(Camera calibration data)
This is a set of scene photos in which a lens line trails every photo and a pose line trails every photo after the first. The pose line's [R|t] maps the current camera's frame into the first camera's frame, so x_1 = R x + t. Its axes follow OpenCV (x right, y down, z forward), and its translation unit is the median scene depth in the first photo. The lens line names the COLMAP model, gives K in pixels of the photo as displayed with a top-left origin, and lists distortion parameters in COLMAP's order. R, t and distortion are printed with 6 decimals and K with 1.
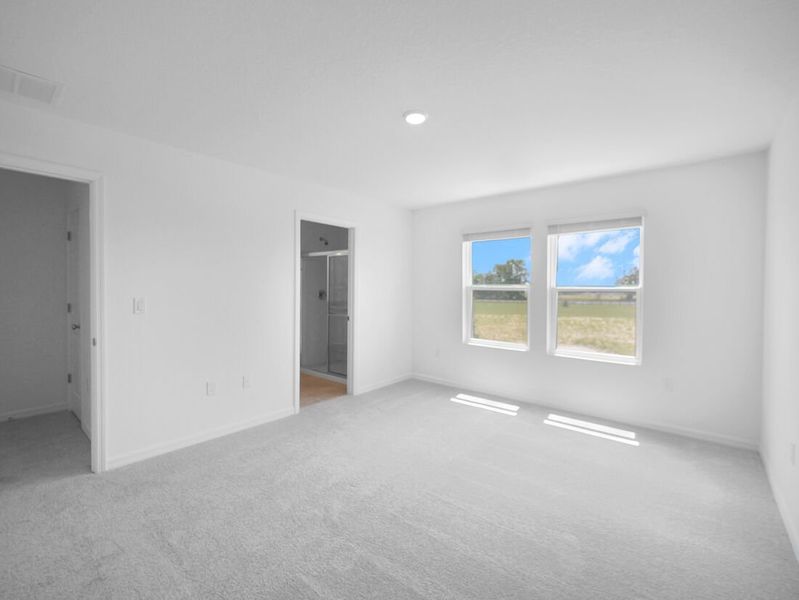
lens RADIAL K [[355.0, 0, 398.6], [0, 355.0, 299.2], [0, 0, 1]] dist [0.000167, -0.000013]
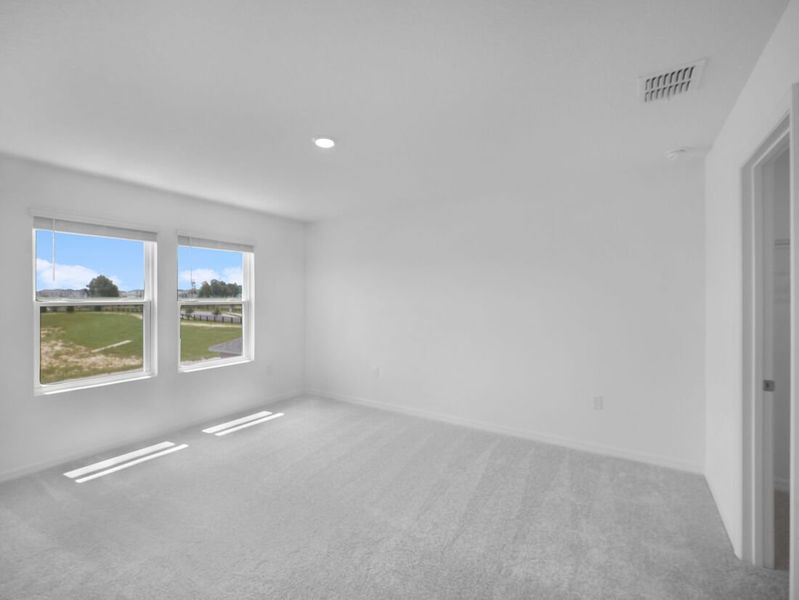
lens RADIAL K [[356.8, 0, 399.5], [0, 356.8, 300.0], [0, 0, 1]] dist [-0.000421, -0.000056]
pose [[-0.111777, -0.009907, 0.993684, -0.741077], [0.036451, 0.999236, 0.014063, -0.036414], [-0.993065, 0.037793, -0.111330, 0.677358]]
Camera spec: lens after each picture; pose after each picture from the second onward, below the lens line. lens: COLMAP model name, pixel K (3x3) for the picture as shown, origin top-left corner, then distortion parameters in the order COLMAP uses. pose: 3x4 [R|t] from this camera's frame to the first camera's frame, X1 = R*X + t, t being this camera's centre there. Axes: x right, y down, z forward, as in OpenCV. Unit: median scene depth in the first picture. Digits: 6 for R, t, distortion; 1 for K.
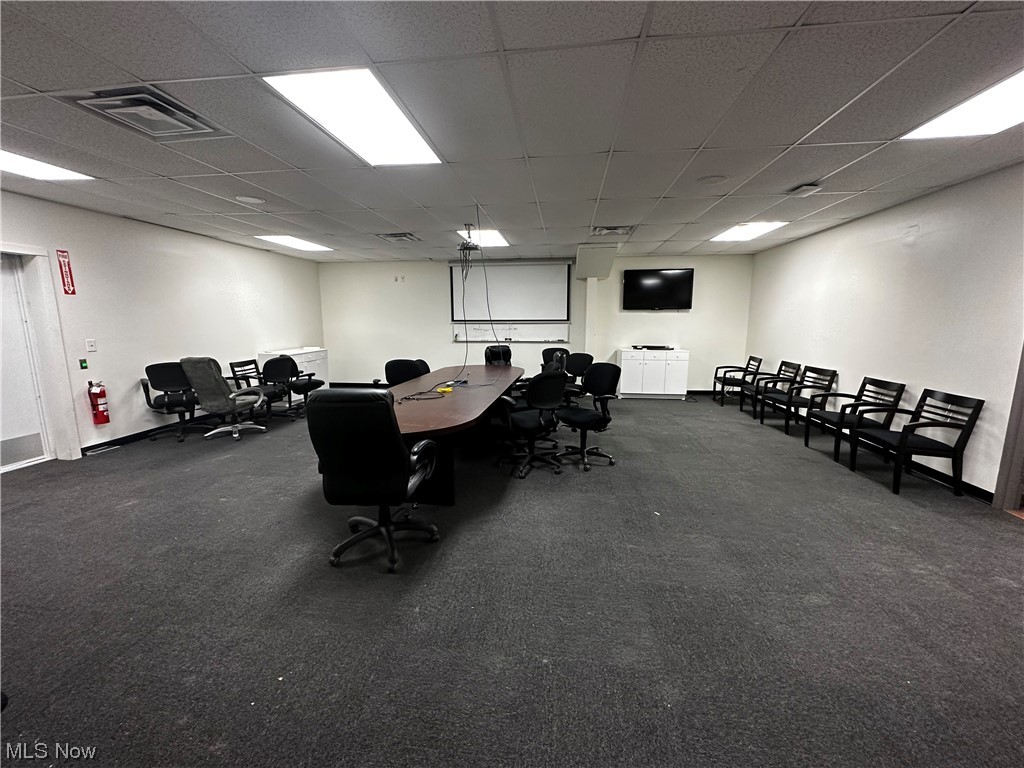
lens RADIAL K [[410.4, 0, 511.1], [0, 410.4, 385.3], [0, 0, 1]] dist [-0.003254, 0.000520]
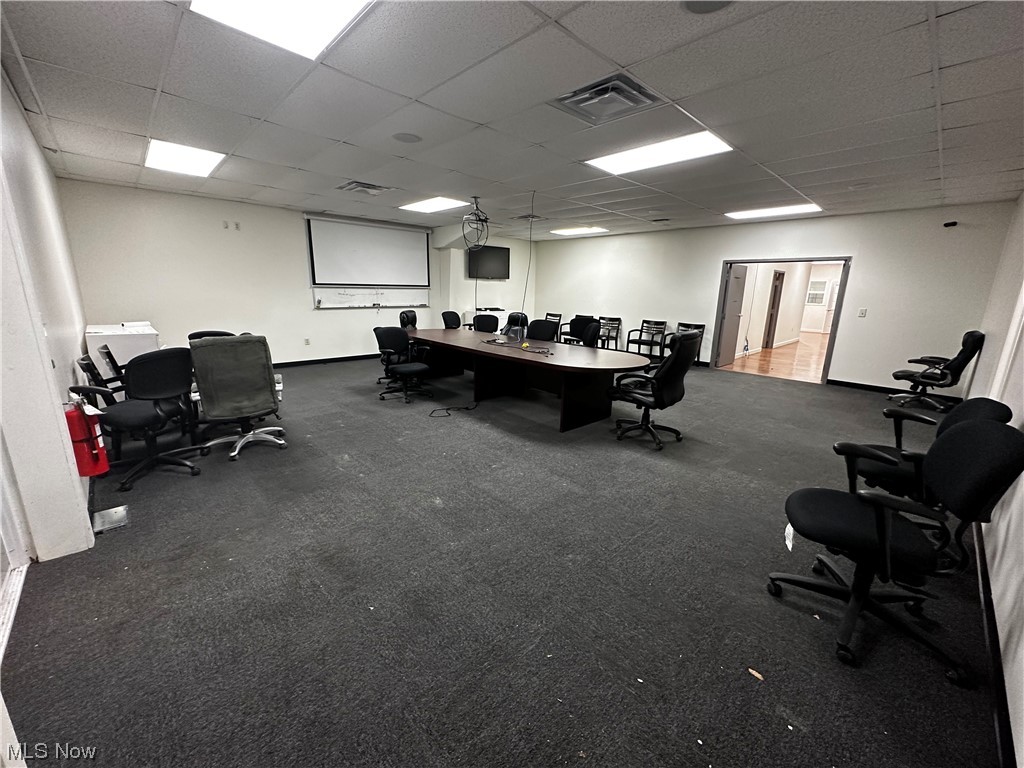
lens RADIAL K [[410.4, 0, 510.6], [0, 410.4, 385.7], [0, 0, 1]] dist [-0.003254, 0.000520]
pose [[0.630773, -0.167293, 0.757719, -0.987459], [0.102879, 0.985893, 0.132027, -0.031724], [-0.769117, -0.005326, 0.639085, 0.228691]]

EXERCISE OBJECTIVE:
Leaving the pictures behind, return every line above exactly.

REPLY:
This is a set of scene photos in which a lens line trails every photo and a pose line trails every photo after the first. The pose line's [R|t] maps the current camera's frame into the first camera's frame, so x_1 = R x + t. Its axes follow OpenCV (x right, y down, z forward), and its translation unit is the median scene depth in the first photo. The lens line names the COLMAP model, gives K in pixels of the photo as displayed with a top-left origin, and lists distortion parameters in COLMAP's order. R, t and distortion are printed with 6 decimals and K with 1.
lens RADIAL K [[355.0, 0, 398.6], [0, 355.0, 299.2], [0, 0, 1]] dist [0.000167, -0.000013]
lens RADIAL K [[356.8, 0, 399.5], [0, 356.8, 300.0], [0, 0, 1]] dist [-0.000421, -0.000056]
pose [[-0.111777, -0.009907, 0.993684, -0.741077], [0.036451, 0.999236, 0.014063, -0.036414], [-0.993065, 0.037793, -0.111330, 0.677358]]
Camera spec: lens after each picture; pose after each picture from the second onward, below the lens line. lens: COLMAP model name, pixel K (3x3) for the picture as shown, origin top-left corner, then distortion parameters in the order COLMAP uses. pose: 3x4 [R|t] from this camera's frame to the first camera's frame, X1 = R*X + t, t being this camera's centre there. Axes: x right, y down, z forward, as in OpenCV. Unit: median scene depth in the first picture. Digits: 6 for R, t, distortion; 1 for K.
lens RADIAL K [[410.4, 0, 511.1], [0, 410.4, 385.3], [0, 0, 1]] dist [-0.003254, 0.000520]
lens RADIAL K [[410.4, 0, 510.6], [0, 410.4, 385.7], [0, 0, 1]] dist [-0.003254, 0.000520]
pose [[0.630773, -0.167293, 0.757719, -0.987459], [0.102879, 0.985893, 0.132027, -0.031724], [-0.769117, -0.005326, 0.639085, 0.228691]]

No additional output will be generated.